Sure, there is plenty of war language in the Bible, particularly in the OT. But as McLaren pointed out, there is a marked difference in conquest language used by people who are fighting for their survival against vicious oppressors and conquest language used by people who are wealthy and fat and who have sacrificed their credibility by selling out to the values of their culture. It's different to be fighting for your own rights than to be fighting for power with which to overrule the rights of others. That power sounds like what Jesus catagorically avoided during his time on earth. McLaren asked for a shift in values from conquest and control to one of conservation. Conservation of the environment, of course, but that's only part of the story. Conservation of the rights and lives of others, honoring what's beautiful about them as God-given and inviting into the kingdom, but not forcing them to play by our rules until they choose to.

He reminded us of the incident in March 2001 where the Taliban destroyed the gigantic, ancient statues of Buddha that had been carved into the side of a mountain near Bamiyan long before Islam was ever heard of.
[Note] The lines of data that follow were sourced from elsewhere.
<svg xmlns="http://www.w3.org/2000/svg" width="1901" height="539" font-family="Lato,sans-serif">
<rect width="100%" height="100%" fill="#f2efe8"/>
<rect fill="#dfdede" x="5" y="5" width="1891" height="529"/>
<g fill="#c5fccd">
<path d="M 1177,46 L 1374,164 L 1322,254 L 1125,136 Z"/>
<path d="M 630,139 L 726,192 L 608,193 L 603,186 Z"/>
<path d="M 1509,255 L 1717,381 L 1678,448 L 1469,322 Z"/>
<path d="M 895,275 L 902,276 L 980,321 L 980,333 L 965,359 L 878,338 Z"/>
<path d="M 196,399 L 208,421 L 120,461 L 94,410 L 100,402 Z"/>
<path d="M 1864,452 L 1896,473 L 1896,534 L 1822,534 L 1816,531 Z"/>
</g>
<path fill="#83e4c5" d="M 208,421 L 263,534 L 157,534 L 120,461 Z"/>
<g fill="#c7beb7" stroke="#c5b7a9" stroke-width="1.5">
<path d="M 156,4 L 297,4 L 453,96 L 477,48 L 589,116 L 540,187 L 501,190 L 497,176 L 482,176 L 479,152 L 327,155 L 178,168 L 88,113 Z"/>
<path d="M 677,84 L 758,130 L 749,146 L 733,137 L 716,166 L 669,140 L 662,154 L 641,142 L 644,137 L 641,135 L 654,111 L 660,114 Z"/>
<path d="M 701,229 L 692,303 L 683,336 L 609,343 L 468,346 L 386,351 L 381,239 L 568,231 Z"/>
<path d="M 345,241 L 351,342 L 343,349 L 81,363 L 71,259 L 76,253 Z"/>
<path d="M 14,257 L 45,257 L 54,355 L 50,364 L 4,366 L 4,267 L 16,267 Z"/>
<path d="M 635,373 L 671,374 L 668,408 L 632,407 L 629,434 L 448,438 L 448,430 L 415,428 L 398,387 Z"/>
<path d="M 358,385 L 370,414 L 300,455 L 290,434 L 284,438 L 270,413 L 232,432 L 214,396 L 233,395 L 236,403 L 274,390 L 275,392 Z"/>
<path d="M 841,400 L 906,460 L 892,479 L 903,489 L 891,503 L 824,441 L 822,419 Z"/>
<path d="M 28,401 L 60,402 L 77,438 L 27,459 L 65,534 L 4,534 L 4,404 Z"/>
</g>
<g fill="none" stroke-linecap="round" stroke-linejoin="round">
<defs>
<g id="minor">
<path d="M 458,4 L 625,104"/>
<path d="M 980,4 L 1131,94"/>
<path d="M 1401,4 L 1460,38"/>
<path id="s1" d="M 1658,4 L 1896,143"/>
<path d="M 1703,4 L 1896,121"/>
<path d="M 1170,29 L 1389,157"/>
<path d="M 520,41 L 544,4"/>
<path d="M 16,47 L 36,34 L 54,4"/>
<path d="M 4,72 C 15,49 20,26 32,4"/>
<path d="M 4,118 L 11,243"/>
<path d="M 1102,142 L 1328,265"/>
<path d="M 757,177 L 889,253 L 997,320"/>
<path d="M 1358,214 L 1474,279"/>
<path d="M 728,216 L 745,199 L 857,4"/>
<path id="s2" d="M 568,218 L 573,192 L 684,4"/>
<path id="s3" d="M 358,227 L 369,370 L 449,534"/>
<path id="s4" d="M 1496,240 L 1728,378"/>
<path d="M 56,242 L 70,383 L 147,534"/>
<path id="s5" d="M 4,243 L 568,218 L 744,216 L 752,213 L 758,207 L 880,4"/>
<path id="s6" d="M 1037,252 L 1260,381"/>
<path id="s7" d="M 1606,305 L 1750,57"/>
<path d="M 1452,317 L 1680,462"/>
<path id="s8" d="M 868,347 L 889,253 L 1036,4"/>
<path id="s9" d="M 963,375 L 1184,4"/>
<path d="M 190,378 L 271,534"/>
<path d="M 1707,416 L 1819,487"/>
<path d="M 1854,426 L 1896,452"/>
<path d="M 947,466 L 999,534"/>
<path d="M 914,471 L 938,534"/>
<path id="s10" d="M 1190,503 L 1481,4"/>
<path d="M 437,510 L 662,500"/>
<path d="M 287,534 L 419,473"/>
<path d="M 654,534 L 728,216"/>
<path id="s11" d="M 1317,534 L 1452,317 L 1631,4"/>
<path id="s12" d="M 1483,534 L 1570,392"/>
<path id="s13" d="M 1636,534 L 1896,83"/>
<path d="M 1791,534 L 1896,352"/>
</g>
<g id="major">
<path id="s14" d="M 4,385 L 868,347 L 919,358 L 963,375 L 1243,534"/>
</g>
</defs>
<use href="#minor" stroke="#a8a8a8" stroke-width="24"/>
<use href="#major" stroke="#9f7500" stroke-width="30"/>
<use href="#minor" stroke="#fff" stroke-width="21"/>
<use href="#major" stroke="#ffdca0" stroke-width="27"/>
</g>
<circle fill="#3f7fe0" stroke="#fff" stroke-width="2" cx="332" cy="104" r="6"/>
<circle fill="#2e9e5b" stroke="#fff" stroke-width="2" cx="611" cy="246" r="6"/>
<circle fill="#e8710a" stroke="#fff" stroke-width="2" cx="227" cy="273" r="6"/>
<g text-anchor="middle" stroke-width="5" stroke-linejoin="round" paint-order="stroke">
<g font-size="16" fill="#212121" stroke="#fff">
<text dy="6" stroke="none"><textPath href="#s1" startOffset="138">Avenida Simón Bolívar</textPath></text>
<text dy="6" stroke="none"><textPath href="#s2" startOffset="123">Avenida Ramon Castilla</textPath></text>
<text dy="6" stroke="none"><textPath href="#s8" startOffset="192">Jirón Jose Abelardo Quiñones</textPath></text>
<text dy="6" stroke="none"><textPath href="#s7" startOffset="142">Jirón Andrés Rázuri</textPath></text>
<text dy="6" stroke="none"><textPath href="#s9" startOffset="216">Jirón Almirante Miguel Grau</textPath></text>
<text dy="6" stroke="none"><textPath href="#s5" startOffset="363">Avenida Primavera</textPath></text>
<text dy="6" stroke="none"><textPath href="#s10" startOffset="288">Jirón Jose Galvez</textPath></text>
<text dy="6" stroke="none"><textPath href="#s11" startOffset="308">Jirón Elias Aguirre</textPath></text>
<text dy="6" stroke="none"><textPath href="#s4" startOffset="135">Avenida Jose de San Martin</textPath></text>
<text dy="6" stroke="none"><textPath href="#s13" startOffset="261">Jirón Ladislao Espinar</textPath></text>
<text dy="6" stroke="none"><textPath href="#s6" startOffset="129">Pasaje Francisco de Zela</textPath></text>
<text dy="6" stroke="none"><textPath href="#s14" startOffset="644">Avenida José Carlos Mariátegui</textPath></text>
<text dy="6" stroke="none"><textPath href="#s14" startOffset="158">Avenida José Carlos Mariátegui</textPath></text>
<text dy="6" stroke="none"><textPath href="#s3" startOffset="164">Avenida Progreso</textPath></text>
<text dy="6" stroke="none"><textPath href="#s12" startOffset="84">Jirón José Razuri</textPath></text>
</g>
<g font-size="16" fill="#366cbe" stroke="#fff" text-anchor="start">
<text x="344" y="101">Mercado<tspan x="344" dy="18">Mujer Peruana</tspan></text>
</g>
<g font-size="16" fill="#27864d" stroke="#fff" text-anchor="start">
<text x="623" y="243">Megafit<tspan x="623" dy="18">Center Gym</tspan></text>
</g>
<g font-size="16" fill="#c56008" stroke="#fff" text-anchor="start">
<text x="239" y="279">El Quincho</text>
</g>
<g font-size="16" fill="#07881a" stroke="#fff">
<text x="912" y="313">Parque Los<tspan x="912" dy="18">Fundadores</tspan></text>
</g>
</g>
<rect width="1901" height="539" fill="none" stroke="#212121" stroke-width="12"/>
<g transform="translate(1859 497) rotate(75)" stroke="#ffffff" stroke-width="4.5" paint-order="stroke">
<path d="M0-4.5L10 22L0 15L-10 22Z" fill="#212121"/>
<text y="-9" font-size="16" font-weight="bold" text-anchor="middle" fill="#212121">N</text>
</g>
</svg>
There was worldwide outrage that these historical artworks had been desecrated. His question to the audience was, if you had lived in Afganistan at the time, in fact, if Christians had ruled Afganistan, would you have felt it was your Christian duty to support the destruction of those statues or to speak out and stand against the effort to blow them up? Maybe that's the difference between conquest and conservation. It was interesting to discuss. Lots of different opinions. What do you think?